Singular dilemma

Singular dilemma

Those following this newspaper’s singles calendar may have noticed that it has been getting shorter each week, culminating in the absence of the calendar altogether in this issue – not because we do not want to publicize singles events, but rather because there are none to list. Much has been written about the growing shidduch crisis and this turn of events (or rather lack of events) exemplifies a major problem in our area: We are not reaching out to our singles population.

Scan JDate or any other Jewish matchmaking service and you will find dozens of singles in their 20s, 30s, and 40s in the area. Granted, northern New Jersey is not the Upper West Side, but that doesn’t mean we can turn our backs on the singles here and expect them to do all their socializing in New York.

Of course, New York offers no shortage of opportunities for singles. After a long day of work, though, many are hard-pressed to get all farpitzed and journey across the river. If such programming were available locally, these singles could mingle more easily.
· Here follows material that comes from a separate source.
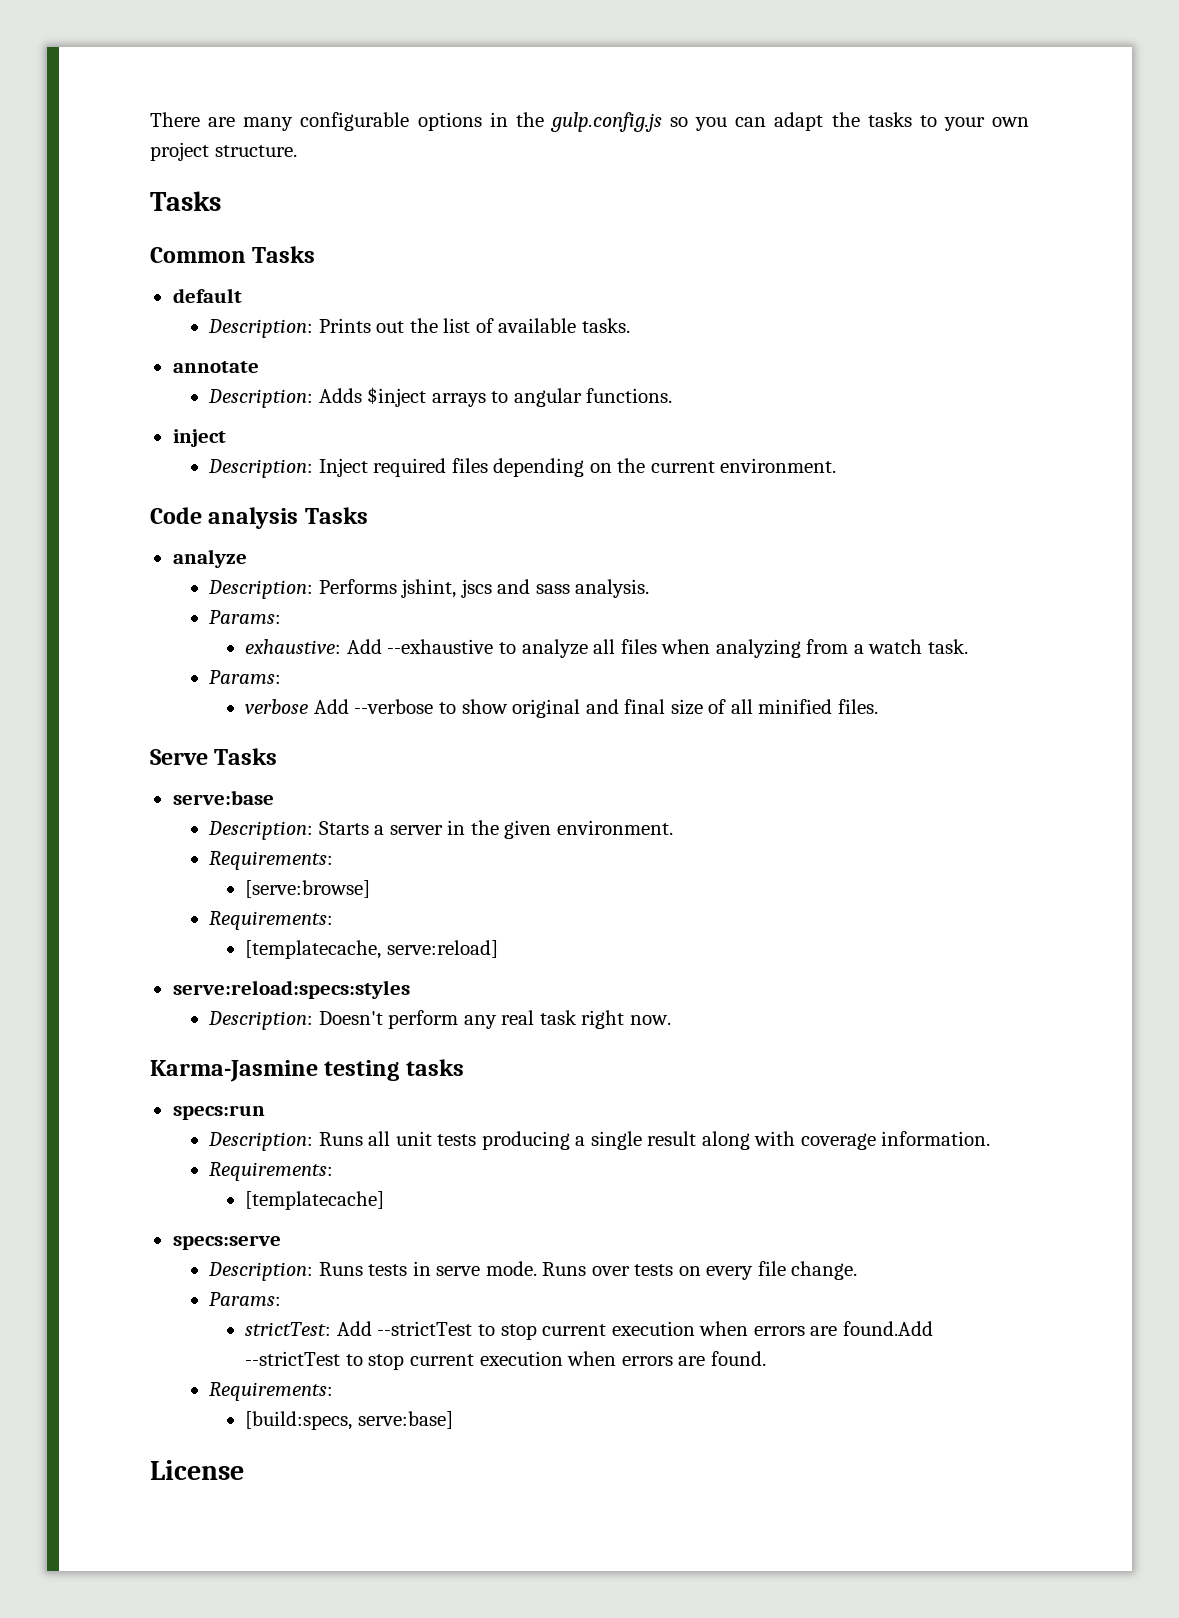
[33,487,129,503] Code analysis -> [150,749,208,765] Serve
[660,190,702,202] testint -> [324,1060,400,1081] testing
With their lower living costs and easy access to New York, places like Englewood and Teaneck could become popular homes for single Jews – if the Jewish community puts the right infrastructure in place. We don’t need love seminars or speed dating. Simple things such as a game night with snacks would be the perfect opportunity for mingling.

Some will argue that there are no young single Jews in their communities. We believe they do not know about them because they do little to make singles feel welcome among their programs geared toward families or the elderly.

Meanwhile, some synagogues have made efforts to reach out to their singles, but they tend to focus only on singles in their late 30s or older. Many of these singles tend to have been previously married and have families, and these programs exclude the many in their 20s who live and work in our area.

Providing our children with a Jewish education helps secure the Jewish future by preparing them with the knowledge to continue our traditions. By essentially forsaking our young adult single Jews, however, we are dooming ourselves. These singles may soon feel abandoned and then begin to look outside the Jewish community for their mates – thus negating those expensive day school educations.

The shidduch crisis has hit New Jersey. Now what are we going to do about it?